Collected data

◇ ◇ ◇ ◇ ◇

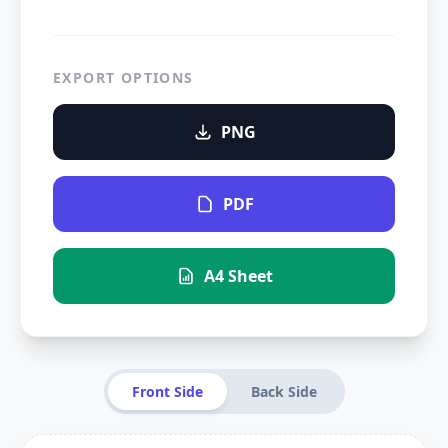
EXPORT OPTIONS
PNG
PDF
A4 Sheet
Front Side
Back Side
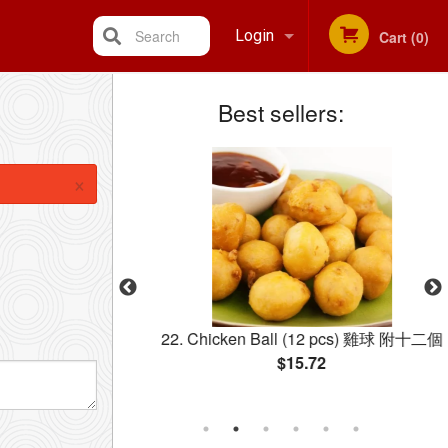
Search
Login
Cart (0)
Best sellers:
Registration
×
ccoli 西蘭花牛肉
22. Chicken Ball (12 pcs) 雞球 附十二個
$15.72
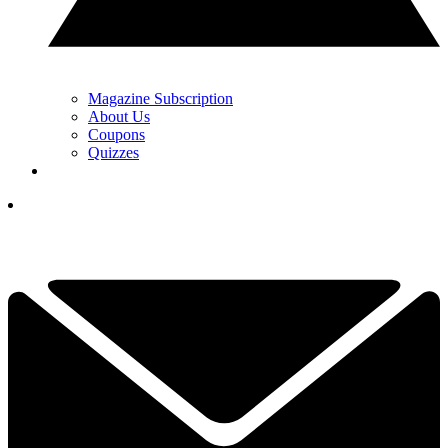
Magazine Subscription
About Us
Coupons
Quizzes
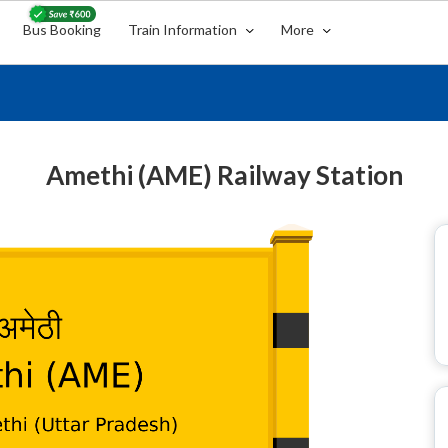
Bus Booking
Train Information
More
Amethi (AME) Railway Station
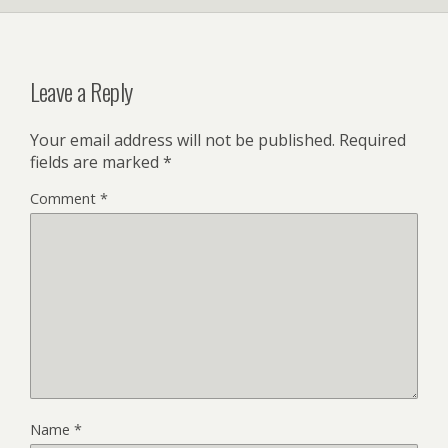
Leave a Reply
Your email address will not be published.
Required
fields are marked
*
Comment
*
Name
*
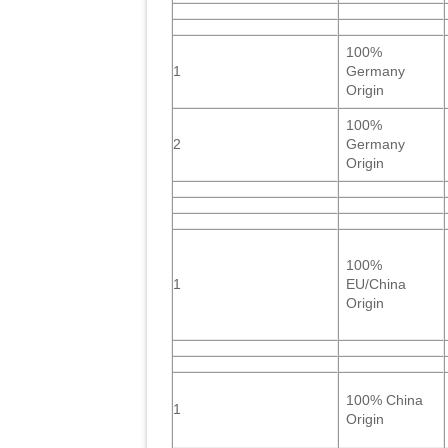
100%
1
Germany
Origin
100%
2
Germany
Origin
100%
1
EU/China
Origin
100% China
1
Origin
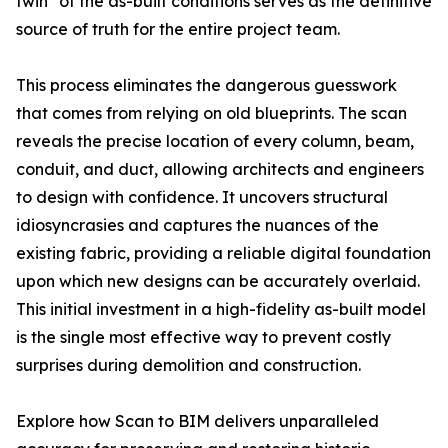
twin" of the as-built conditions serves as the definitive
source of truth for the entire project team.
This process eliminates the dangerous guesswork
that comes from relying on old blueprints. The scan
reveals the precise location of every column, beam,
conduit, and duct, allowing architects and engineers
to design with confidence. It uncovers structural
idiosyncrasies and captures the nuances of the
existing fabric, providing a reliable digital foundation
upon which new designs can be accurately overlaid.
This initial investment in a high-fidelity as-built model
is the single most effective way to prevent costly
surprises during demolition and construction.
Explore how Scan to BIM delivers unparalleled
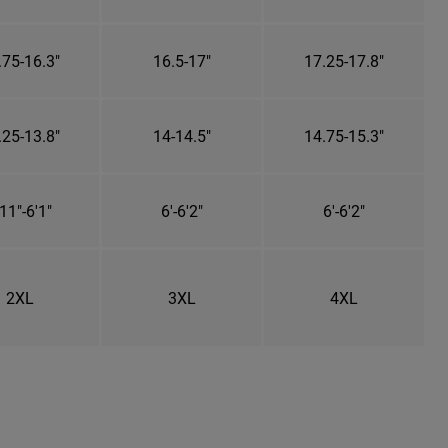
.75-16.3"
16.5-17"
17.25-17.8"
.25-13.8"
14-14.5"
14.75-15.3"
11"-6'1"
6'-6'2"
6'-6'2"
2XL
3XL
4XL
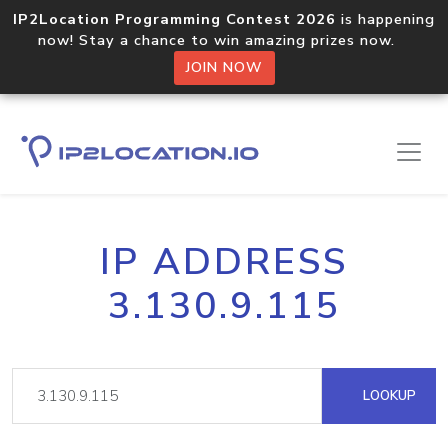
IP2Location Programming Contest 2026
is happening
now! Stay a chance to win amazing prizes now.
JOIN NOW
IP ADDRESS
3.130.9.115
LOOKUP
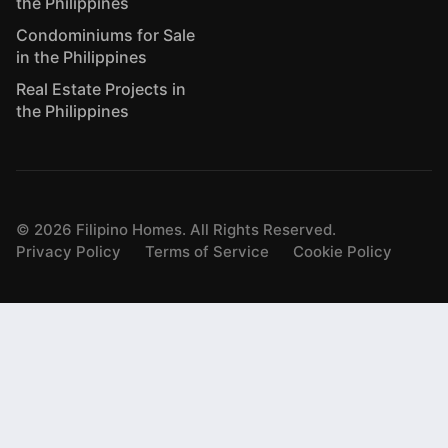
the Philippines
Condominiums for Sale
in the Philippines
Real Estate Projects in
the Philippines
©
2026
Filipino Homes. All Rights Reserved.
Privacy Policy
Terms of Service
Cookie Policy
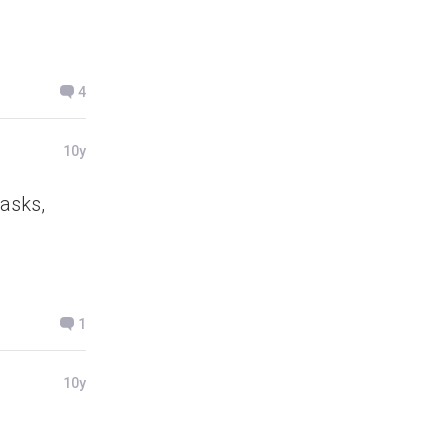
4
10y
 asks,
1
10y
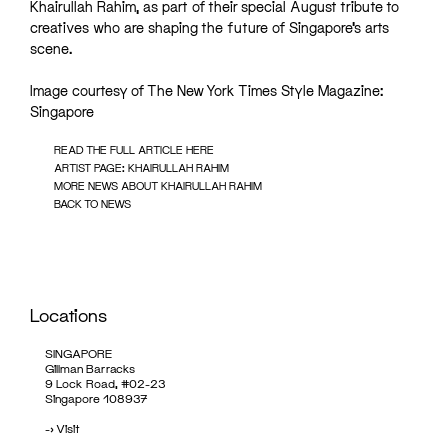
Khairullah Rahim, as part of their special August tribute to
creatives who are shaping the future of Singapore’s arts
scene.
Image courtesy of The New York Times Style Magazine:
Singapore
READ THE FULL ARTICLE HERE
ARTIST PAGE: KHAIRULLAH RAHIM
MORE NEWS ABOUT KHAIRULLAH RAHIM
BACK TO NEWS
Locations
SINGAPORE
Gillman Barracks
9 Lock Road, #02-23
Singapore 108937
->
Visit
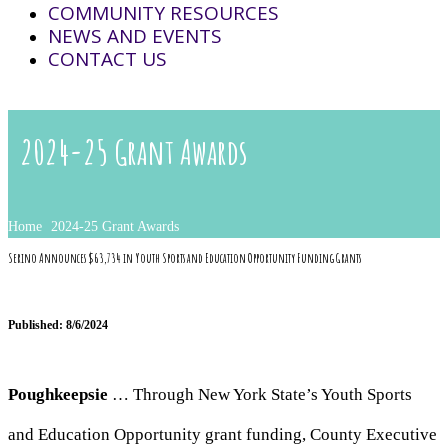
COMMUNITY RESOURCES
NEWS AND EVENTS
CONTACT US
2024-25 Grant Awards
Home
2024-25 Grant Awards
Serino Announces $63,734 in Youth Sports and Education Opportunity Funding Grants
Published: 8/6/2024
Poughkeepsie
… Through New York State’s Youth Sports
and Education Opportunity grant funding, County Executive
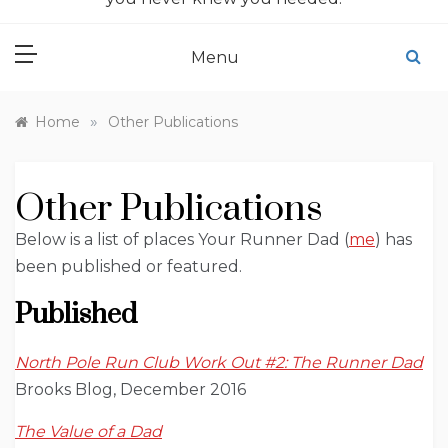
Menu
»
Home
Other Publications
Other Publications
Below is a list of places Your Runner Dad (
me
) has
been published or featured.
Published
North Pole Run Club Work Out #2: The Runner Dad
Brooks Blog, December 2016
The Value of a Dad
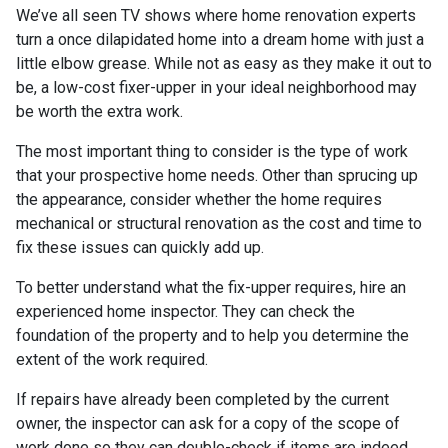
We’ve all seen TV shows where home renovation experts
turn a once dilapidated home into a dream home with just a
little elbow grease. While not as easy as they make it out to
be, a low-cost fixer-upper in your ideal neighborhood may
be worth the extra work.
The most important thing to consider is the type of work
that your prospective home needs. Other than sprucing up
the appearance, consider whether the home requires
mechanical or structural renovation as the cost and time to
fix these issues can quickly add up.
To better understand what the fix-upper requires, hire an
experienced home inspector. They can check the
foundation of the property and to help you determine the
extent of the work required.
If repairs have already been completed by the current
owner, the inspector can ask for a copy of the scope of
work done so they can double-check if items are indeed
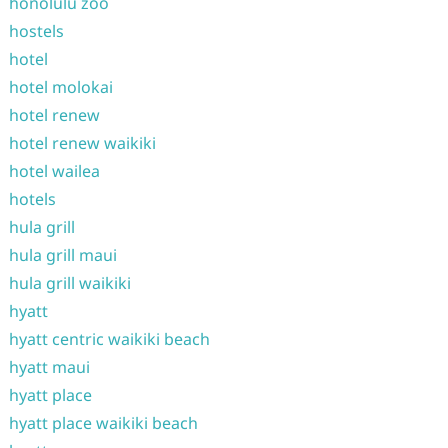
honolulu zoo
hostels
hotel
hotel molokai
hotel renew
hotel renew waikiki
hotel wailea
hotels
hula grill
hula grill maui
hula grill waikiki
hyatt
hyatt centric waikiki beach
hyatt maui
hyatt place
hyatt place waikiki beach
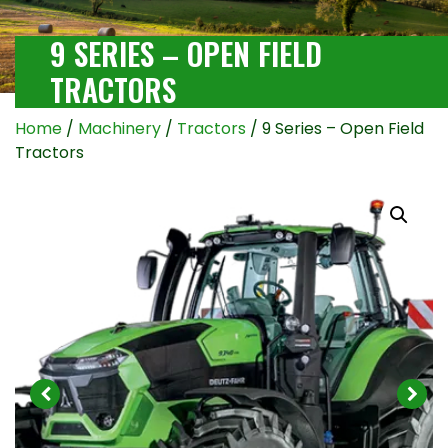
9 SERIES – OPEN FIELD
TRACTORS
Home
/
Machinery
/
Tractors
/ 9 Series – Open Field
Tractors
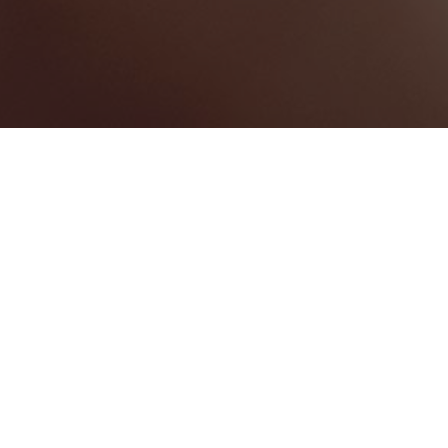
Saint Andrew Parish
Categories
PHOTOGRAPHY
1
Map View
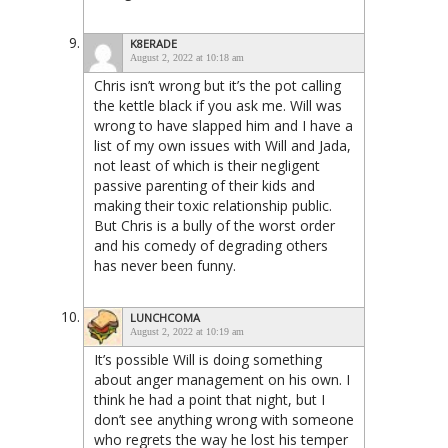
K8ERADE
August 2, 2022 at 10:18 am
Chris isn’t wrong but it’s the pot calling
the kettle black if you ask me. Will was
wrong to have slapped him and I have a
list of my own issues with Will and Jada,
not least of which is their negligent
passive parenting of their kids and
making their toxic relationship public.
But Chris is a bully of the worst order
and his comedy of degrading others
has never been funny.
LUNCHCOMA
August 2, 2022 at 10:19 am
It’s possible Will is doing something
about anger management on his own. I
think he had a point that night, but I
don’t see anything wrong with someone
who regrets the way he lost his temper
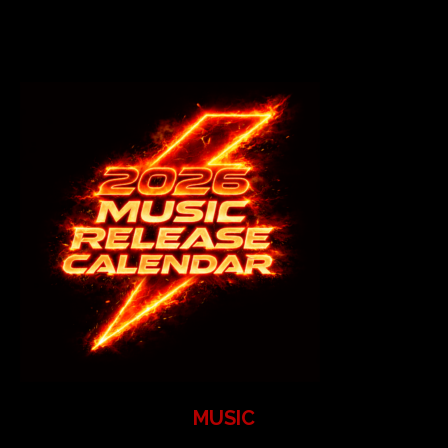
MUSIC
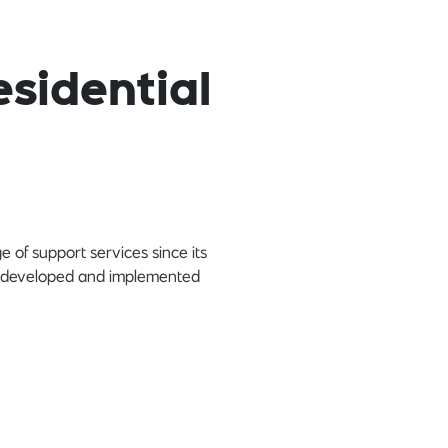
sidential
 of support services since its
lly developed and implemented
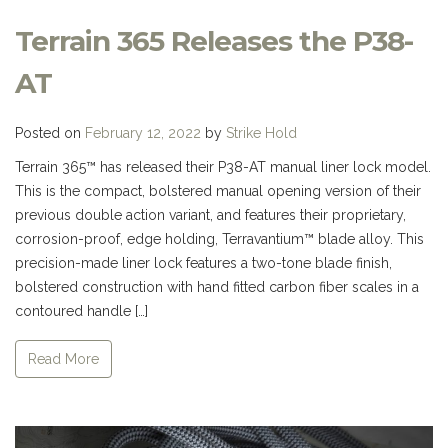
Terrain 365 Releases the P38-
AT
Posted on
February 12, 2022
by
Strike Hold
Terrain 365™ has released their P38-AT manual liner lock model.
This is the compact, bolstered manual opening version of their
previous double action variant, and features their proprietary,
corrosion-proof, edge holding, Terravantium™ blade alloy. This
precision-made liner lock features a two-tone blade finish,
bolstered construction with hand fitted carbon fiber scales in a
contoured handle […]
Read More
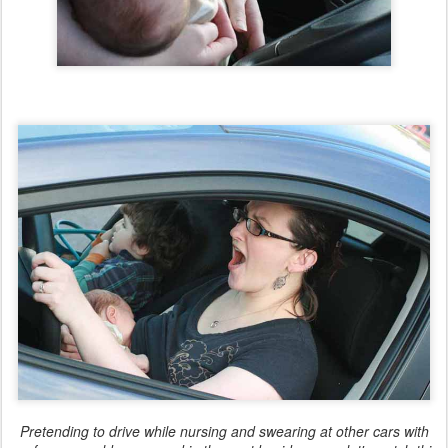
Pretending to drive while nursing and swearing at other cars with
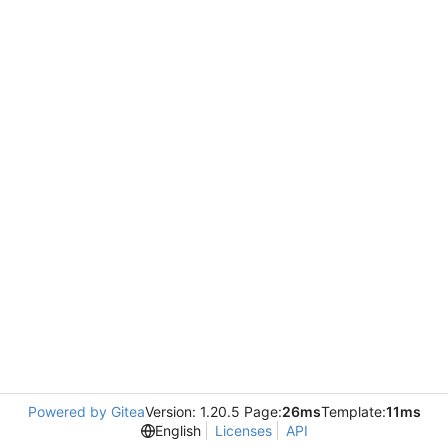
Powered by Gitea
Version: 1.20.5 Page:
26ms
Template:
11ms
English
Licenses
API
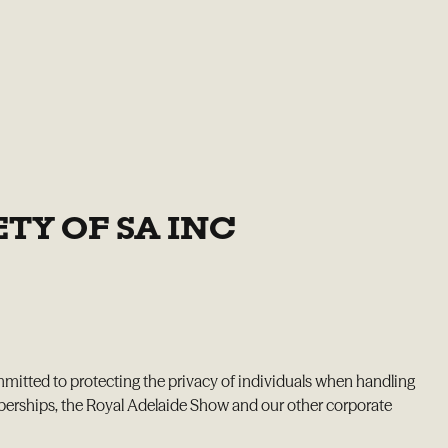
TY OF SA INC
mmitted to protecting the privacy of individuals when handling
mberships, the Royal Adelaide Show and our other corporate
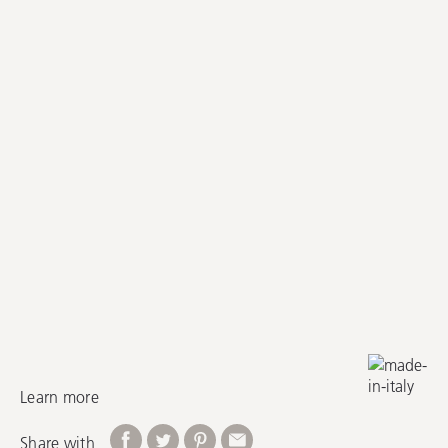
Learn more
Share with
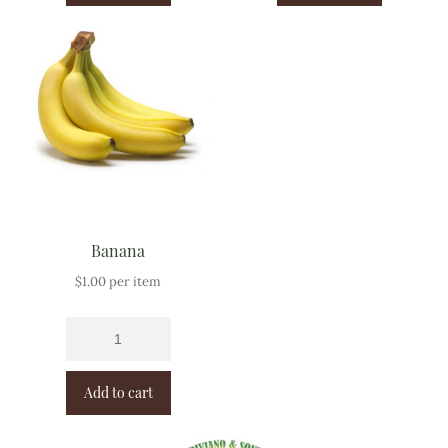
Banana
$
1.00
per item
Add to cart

◇ ◇ ◇ ◇ ◇

Aim of the exercise |
Put every line of text from all the records above into a numbered list, skipping blank lines. Leave the pictures out.

Exercise output |
1. EXPORT OPTIONS
2. PNG
3. PDF
4. A4 Sheet
5. Front Side
6. Back Side
7. Search
8. Login
9. Cart (0)
10. Best sellers:
11. Registration
12. ×
13. ccoli 西蘭花牛肉
14. 22. Chicken Ball (12 pcs) 雞球 附十二個
15. $15.72
16. Magazine Subscription
17. About Us
18. Coupons
19. Quizzes
20. Bus Booking
21. Train Information
22. More
23. Amethi (AME) Railway Station
24. Leave a Reply
25. Your email address will not be published.
26. Required
27. fields are marked
28. *
29. Comment
30. *
31. Name
32. *
33. 100%
34. 1
35. Germany
36. Origin
37. 100%
38. 2
39. Germany
40. Origin
41. 100%
42. 1
43. EU/China
44. Origin
45. 100% China
46. 1
47. Origin
48. twin" of the as-built conditions serves as the definitive
49. source of truth for the entire project team.
50. This process eliminates the dangerous guesswork
51. that comes from relying on old blueprints. The scan
52. reveals the precise location of every column, beam,
53. conduit, and duct, allowing architects and engineers
54. to design with confidence. It uncovers structural
55. idiosyncrasies and captures the nuances of the
56. existing fabric, providing a reliable digital foundation
57. upon which new designs can be accurately overlaid.
58. This initial investment in a high-fidelity as-built model
59. is the single most effective way to prevent costly
60. surprises during demolition and construction.
61. Explore how Scan to BIM delivers unparalleled
62. .75-16.3"
63. 16.5-17"
64. 17.25-17.8"
65. .25-13.8"
66. 14-14.5"
67. 14.75-15.3"
68. 11"-6'1"
69. 6'-6'2"
70. 6'-6'2"
71. 2XL
72. 3XL
73. 4XL
74. IP2Location Programming Contest 2026
75. is happening
76. now! Stay a chance to win amazing prizes now.
77. JOIN NOW
78. IP ADDRESS
79. 3.130.9.115
80. LOOKUP
81. the Philippines
82. Condominiums for Sale
83. in the Philippines
84. Real Estate Projects in
85. the Philippines
86. ©
87. 2026
88. Filipino Homes. All Rights Reserved.
89. Privacy Policy
90. Terms of Service
91. Cookie Policy
92. 4
93. 10y
94.  asks,
95. 1
96. 10y
97. Khairullah Rahim, as part of their special August tribute to
98. creatives who are shaping the future of Singapore’s arts
99. scene.
100. Image courtesy of The New York Times Style Magazine:
101. Singapore
102. READ THE FULL ARTICLE HERE
103. ARTIST PAGE: KHAIRULLAH RAHIM
104. MORE NEWS ABOUT KHAIRULLAH RAHIM
105. BACK TO NEWS
106. Locations
107. SINGAPORE
108. Gillman Barracks
109. 9 Lock Road, #02-23
110. Singapore 108937
111. ->
112. Visit
113. COMMUNITY RESOURCES
114. NEWS AND EVENTS
115. CONTACT US
116. 2024-25 Grant Awards
117. Home
118. 2024-25 Grant Awards
119. Serino Announces $63,734 in Youth Sports and Education Opportunity Funding Grants
120. Published: 8/6/2024
121. Poughkeepsie
122. … Through New York State’s Youth Sports
123. and Education Opportunity grant funding, County Executive
124. Menu
125. »
126. Home
127. Other Publications
128. Other Publications
129. Below is a list of places Your Runner Dad (
130. me
131. ) has
132. been published or featured.
133. Published
134. North Pole Run Club Work Out #2: The Runner Dad
135. Brooks Blog, December 2016
136. The Value of a Dad
137. We’ve all seen TV shows where home renovation experts
138. turn a once dilapidated home into a dream home with just a
139. little elbow grease. While not as easy as they make it out to
140. be, a low-cost fixer-upper in your ideal neighborhood may
141. be worth the extra work.
142. The most important thing to consider is the type of work
143. that your prospective home needs. Other than sprucing up
144. the appearance, consider whether the home requires
145. mechanical or structural renovation as the cost and time to
146. fix these issues can quickly add up.
147. To better understand what the fix-upper requires, hire an
148. experienced home inspector. They can check the
149. foundation of the property and to help you determine the
150. extent of the work required.
151. If repairs have already been completed by the current
152. owner, the inspector can ask for a copy of the scope of
153. work done so they can double-check if items are indeed
154. honolulu zoo
155. hostels
156. hotel
157. hotel molokai
158. hotel renew
159. hotel renew waikiki
160. hotel wailea
161. hotels
162. hula grill
163. hula grill maui
164. hula grill waikiki
165. hyatt
166. hyatt centric waikiki beach
167. hyatt maui
168. hyatt place
169. hyatt place waikiki beach
170. 9 SERIES – OPEN FIELD
171. TRACTORS
172. Home
173. /
174. Machinery
175. /
176. Tractors
177. / 9 Series – Open Field
178. Tractors
179. Saint Andrew Parish
180. Categories
181. PHOTOGRAPHY
182. 1
183. Map View
184. K8ERADE
185. August 2, 2022 at 10:18 am
186. Chris isn’t wrong but it’s the pot calling
187. the kettle black if you ask me. Will was
188. wrong to have slapped him and I have a
189. list of my own issues with Will and Jada,
190. not least of which is their negligent
191. passive parenting of their kids and
192. making their toxic relationship public.
193. But Chris is a bully of the worst order
194. and his comedy of degrading others
195. has never been funny.
196. LUNCHCOMA
197. August 2, 2022 at 10:19 am
198. It’s possible Will is doing something
199. about anger management on his own. I
200. think he had a point that night, but I
201. don’t see anything wrong with someone
202. who regrets the way he lost his temper
203. MUSIC
204. sidential
205.  of support services since its
206. lly developed and implemented
207. Terrain 365 Releases the P38-
208. AT
209. Posted on
210. February 12, 2022
211. by
212. Strike Hold
213. Terrain 365™ has released their P38-AT manual liner lock model.
214. This is the compact, bolstered manual opening version of their
215. previous double action variant, and features their proprietary,
216. corrosion-proof, edge holding, Terravantium™ blade alloy. This
217. precision-made liner lock features a two-tone blade finish,
218. bolstered construction with hand fitted carbon fiber scales in a
219. contoured handle […]
220. Read More
221. Pretending to drive while nursing and swearing at other cars with
222. Powered by Gitea
223. Version: 1.20.5 Page:
224. 26ms
225. Template:
226. 11ms
227. English
228. Licenses
229. API
230. TY OF SA INC
231. mmitted to protecting the privacy of individuals when handling
232. mberships, the Royal Adelaide Show and our other corporate
233. Learn more
234. Share with
235. Banana
236. $
237. 1.00
238. per item
239. Add to cart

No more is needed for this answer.